Publié le 15.06.2023 à 11h52 par Arnaud Nicolas Mawel
L’opposant historique du président Paul Biya a tiré sa révérence le 12 juin 2023 des suites d’une longue maladie à l’âge de 82 ans.
Le président national et fondateur du Social democratic front (Sdf) n’est plus. Ni John Fru Ndi est décédé ce lundi 12 juin 2023 à Yaoundé, annonce le Comité exécutif national de son parti, dans une note signée du 1er vice-président national, le député Joshua Osih. Le natif de Bamenda dans la région du Nord-Ouest, le chairman lance son parti politique le 26 mai 1990 lorsque le vent du pluralisme politique souffle de nouveau au Cameroun. Il se met à la conquête du pouvoir en opposition à Paul Biya, successeur en 1982, du premier président du Cameroun indépendant, Ahmadou Ahidjo.
Il associe à son slogan politique « Power to the people », « Suffer don finish », le geste d’un poing levé vers le ciel, signe de la vitalité et de la vigueur d’un adversaire de poids au régime en place. Cette force va se matérialiser au cours de l’élection présidentielle de 1990. Le Chairman engrange alors 36% des suffrages contre 40% pour Paul Biya, le vainqueur, dont il devient dès lors, le principal opposant jusqu’en 2011.
L’opposant historique de Paul Biya
Durant ces 20 années, Ni John Fru Ndi reste avec son parti le Sdf, la deuxième force politique du Cameroun. En 1997, il boycotte la présidentielle pour dénoncer la fraude à l’élection de 1992. Après ce boycott, il est toujours derrière Paul Biya lors des élections présidentielles successives. Avec 17,40% en 2004 et 10,71% en 2011. Il va perdre cette place à l’issue de la présidentielle du 09 octobre 2018 à laquelle il n’est plus candidat en raison de la fatigue et de la maladie. Son successeur à la candidature, Joshua Osih, n’obtient que 3,36% des votes derrière Cabral Libii (6,28%), Maurice Kamto (14,23%) et Paul Biya (71,28). C’est à la veille de cette élection que le chairman montre les premiers signes de son départ à la gestion du parti. Il décide de laisser cette responsabilité à la jeune génération.
Il reste tout de même président de la formation politique qui aura marqué sa distance avec le régime jusqu’en 2009. Le 10 décembre 2010, Ni John Fru Ndi et Paul Biya se rencontrent à l’occasion de la célébration des 50 ans de l’indépendance du Cameroun à Bamenda. Ce rapprochement va se répéter en 2011 au comice agropastoral d’Ebolowa. Il va se traduira aussi par la présence de l’opposant au Palais de l’Unité lors de la réception au soir du 20 mai, fête nationale, à l’invitation du couple Paul et Chantal Biya.

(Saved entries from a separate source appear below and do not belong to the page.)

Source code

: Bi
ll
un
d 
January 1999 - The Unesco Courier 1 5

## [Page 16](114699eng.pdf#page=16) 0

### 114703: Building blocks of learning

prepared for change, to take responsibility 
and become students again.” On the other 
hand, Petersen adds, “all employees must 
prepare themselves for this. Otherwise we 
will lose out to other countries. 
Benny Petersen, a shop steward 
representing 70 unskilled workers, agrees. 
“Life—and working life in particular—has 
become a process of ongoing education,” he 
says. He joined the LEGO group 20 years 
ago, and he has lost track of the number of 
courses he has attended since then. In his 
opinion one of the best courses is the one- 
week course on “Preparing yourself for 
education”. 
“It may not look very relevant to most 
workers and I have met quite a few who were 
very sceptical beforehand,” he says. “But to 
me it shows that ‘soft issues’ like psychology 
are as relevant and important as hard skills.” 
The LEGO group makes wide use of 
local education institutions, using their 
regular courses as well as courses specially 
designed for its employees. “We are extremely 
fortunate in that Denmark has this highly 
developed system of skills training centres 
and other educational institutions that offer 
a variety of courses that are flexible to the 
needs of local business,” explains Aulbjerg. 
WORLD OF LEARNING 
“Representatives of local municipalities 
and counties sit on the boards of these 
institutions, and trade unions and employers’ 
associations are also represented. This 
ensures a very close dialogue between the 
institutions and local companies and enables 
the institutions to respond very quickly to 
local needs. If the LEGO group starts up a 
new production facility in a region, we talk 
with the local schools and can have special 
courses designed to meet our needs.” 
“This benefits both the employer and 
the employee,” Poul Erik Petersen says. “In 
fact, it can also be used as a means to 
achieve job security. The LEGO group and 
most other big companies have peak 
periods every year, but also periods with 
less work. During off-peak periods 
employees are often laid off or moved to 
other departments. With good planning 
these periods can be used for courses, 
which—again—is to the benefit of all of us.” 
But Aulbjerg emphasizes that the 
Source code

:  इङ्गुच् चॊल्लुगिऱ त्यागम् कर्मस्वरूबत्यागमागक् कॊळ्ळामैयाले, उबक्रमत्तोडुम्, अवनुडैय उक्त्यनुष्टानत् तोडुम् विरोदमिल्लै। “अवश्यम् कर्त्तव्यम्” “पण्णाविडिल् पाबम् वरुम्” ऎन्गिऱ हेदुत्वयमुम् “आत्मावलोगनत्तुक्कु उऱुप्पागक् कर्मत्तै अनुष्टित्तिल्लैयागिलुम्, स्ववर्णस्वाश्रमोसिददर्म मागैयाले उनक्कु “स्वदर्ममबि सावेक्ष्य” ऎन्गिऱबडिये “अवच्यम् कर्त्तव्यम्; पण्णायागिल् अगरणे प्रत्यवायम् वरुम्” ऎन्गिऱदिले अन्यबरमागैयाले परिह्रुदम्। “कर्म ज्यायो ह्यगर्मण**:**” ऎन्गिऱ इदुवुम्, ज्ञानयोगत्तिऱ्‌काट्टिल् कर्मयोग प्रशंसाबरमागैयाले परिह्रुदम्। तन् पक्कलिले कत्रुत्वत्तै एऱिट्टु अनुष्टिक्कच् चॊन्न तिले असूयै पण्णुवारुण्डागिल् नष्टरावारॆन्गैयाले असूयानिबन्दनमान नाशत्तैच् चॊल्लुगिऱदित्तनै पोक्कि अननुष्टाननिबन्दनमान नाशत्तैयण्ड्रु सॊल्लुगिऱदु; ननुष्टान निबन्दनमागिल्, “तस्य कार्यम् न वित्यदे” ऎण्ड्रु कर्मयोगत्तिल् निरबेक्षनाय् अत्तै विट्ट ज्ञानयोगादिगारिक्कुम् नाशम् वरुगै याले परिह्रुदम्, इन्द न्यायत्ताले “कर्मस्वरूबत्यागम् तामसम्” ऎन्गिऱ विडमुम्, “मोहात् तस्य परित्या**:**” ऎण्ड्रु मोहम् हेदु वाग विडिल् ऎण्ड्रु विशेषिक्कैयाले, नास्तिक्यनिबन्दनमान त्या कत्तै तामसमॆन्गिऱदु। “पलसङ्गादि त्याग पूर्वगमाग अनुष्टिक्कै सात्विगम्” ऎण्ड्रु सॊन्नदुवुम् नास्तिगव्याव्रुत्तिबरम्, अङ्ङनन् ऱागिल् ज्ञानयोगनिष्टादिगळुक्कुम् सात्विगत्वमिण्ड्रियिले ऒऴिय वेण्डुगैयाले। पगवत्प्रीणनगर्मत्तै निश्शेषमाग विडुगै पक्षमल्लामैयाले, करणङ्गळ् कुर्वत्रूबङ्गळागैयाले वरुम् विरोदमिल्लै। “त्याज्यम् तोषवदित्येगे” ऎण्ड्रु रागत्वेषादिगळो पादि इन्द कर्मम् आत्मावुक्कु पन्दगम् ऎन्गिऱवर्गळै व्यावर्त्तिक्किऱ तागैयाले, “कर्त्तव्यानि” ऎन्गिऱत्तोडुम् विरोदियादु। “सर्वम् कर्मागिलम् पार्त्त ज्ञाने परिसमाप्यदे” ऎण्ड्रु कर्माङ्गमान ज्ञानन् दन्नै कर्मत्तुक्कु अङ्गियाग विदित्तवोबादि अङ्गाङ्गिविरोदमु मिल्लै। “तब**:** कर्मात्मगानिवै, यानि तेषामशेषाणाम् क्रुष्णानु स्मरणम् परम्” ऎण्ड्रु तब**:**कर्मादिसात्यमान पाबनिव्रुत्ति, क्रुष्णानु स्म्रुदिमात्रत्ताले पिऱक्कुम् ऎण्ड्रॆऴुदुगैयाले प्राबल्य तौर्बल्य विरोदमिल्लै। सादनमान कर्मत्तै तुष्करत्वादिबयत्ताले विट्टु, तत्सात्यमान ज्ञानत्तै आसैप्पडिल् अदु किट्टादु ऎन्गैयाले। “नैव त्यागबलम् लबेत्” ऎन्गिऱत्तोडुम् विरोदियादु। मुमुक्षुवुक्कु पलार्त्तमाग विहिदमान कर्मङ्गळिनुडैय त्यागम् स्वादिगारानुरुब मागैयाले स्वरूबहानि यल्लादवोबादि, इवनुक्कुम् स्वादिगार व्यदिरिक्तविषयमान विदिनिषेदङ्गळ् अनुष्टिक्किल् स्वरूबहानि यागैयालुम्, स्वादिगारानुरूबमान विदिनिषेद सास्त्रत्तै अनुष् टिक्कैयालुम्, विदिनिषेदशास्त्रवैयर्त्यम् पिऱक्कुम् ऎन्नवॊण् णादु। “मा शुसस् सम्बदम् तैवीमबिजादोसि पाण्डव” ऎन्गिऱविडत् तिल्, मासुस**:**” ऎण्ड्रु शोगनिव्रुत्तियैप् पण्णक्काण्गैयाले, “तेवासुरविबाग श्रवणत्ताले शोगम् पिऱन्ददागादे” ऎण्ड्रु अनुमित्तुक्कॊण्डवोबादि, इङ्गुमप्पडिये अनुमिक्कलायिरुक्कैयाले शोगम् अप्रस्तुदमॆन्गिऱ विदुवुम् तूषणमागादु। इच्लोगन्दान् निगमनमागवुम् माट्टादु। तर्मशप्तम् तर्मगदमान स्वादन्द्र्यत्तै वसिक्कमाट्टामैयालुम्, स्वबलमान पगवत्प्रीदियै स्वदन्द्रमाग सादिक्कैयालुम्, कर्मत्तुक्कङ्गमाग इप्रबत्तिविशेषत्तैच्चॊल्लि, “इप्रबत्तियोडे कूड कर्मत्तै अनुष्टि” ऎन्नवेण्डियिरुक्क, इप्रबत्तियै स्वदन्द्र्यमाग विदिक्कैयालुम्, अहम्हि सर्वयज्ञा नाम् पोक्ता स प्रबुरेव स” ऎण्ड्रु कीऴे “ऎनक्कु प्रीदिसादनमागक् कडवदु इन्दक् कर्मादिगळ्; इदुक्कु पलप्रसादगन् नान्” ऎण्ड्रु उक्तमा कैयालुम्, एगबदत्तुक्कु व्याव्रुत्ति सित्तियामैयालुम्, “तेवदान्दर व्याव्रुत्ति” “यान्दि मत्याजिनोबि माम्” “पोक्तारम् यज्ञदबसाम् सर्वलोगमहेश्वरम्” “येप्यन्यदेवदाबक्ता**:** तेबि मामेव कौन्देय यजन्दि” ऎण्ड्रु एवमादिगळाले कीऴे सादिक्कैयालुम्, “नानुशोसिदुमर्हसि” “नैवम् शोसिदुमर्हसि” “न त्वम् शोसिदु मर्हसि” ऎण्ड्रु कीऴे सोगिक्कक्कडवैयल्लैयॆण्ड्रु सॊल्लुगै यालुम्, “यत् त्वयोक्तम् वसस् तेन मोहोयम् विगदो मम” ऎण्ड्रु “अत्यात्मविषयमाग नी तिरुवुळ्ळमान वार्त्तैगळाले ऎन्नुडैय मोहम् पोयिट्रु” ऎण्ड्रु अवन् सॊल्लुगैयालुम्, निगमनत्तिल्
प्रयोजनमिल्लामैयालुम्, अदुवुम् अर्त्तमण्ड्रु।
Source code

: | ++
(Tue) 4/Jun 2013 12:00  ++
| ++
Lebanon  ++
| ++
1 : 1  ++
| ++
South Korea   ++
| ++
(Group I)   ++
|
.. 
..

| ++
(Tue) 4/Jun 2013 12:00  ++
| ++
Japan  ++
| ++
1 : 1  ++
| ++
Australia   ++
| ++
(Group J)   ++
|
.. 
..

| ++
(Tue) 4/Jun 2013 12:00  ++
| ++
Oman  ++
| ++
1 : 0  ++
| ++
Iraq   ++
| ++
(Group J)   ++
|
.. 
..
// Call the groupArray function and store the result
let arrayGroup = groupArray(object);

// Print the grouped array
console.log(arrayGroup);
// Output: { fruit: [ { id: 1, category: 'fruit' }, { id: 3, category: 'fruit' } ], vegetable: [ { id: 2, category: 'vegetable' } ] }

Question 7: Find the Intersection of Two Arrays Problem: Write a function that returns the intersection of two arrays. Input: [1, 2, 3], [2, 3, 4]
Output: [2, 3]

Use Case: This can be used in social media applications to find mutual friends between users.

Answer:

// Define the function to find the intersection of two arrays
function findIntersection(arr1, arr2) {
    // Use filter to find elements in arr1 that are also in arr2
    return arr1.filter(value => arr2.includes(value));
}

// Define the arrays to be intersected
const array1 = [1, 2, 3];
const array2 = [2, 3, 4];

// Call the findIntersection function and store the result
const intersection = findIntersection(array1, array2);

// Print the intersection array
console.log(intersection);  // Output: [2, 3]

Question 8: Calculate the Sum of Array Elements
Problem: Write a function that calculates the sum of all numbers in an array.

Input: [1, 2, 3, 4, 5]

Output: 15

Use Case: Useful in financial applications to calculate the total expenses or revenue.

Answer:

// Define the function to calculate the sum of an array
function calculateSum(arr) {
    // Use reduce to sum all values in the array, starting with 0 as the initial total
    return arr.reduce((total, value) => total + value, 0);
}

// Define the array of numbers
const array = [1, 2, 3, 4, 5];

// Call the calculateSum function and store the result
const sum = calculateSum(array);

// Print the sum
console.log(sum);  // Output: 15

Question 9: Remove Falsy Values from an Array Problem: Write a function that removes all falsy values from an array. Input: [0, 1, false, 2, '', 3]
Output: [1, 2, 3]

John Fru Ndi pour la démocratie et la paix
Au cours de ces 33 dernières années, le chairman du Sdf a combattu les formes de résistance au processus démocratique au Cameroun. Cela a duré depuis son départ du Rassemblement démocratique du peuple camerounais (Rdpc) parti au pouvoir jusqu’au moment où il a décidé de jouer la carte d’apaisement en passant par les villes mortes. Il a très tôt dans les années 1990 lancé le mouvement « Biya Must Go (Biya doit partir) » avec un ton virulent. En raison de cette opposition, il sera sollicité par des séparatistes anglophones pour mener le mouvement politique de la sécession dans le Nord-Ouest et le Sud-ouest. Rejetant la proposition au profit de la paix et de la réconciliation, il sera enlevé puis libéré à deux reprises.
Succession ouverte à la tête du Sdf
Il y a quelques jours, le vice-président a annoncé que le fondateur du Sdf ne sera candidat à la tête du parti lors du congrès prévu en fin juillet 2023. Voilà qu’il a effectué « le passage à la gloire éternelle » quelques jours avant. Ainsi, plus de doute, la succession est ouverte de manière naturelle.
Elle qui fait déjà bruit au sein de la formation politique depuis quelques années. Tension devenue inévitables ces derniers mois entre une vingtaine de cadres et militants dont le député Jean Michel Nintcheu et le Comité exécutif national du parti. Les premiers contestant certaines décisions du second et du président national. Ils seront exclus du parti au moment où l’alternance se prépare. Et le chairman s’en va laissant ses enfants dans cette division. « Le programme des obsèques sera communiqué dès qu’il sera établi », annonce le parti.